Kantinden birlikte çıktık. Gamze'yle takıldıktan sonra teneffüs zili çalınca sınıfa gittim. Yerime geçerken dersin tarih olduğu aklıma gelmişti. Kumsal'ın yanına geçecektim. Bu düşünceyle sırıttım. Nedense heyecanlanmıştım ve mutlu olmuştum. Kumsal'a karşı içimde engelleyemediğim bir şeyler olduğunun nihayet farkına varmıştım ama tereddütlerim vardı. Kumsal ile iyi bir başlangıç yapmamıştık ve bundan sonra da nasıl devam edebilir bilemiyordum. En önemlisiyse Kumsal'ın böyle bir şeyin olmasına izin  verip vermeyeceğini bilmiyordum. Her ne kadar yanındayken benden farksız olmasa da bana karşı bir şey hissedip hissedemeyeceğini tahmin edemiyordum. Ve Bora denen çocuk şu anda onu zedelemişti. Bir enkaz haline getirmişti. Bir anda ona olan duygularımı su üstüne çıkarmam saçma olurdu.

Kumsal'ın yanına geçtiğimde hoca derse gelene kadar konuşmadık.

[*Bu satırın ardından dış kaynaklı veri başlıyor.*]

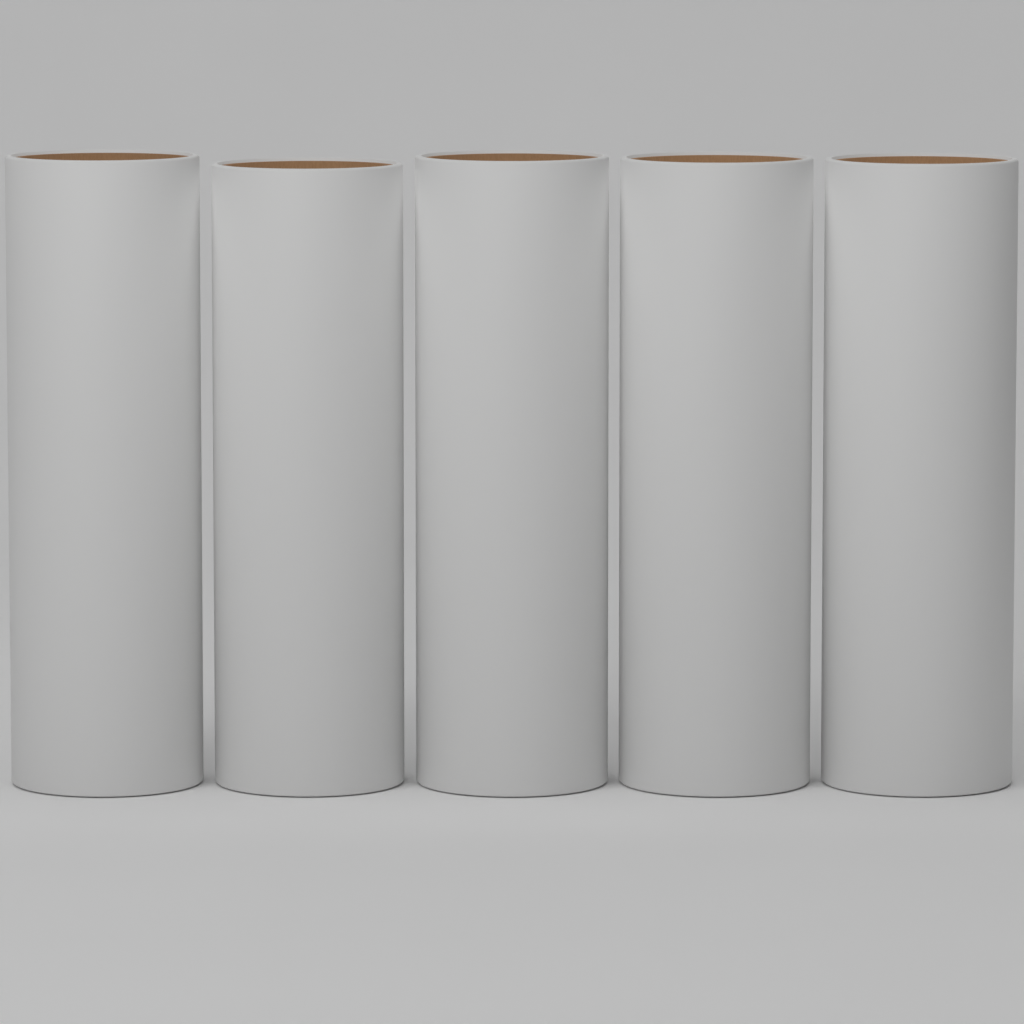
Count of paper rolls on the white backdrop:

Suskundu ve üzgündü. Onu böyle görmek nedense beni de üzüyordu. Bora'yı o gün yani Kumsal'ı aldattığı zaman Asena'nın elinden alıp okul dışına çıkartıp  dövmüştüm. Çağan zar zor elimden almıştı. Yüzü kan içinde kalmıştı. Çağan elimden almasa o gün Bora'nın ölüm tarihi olacaktı. Hoca derse geldiği zaman ayağa kalktık. Hoca "Oturun. " dediği zaman yerlerimize oturduk. Hoca kitaplarını açıyordu. Kumsal da kitaplarını çıkarıyordu. Kumsal'a baktığım zaman telefonumdan bildirim geldi.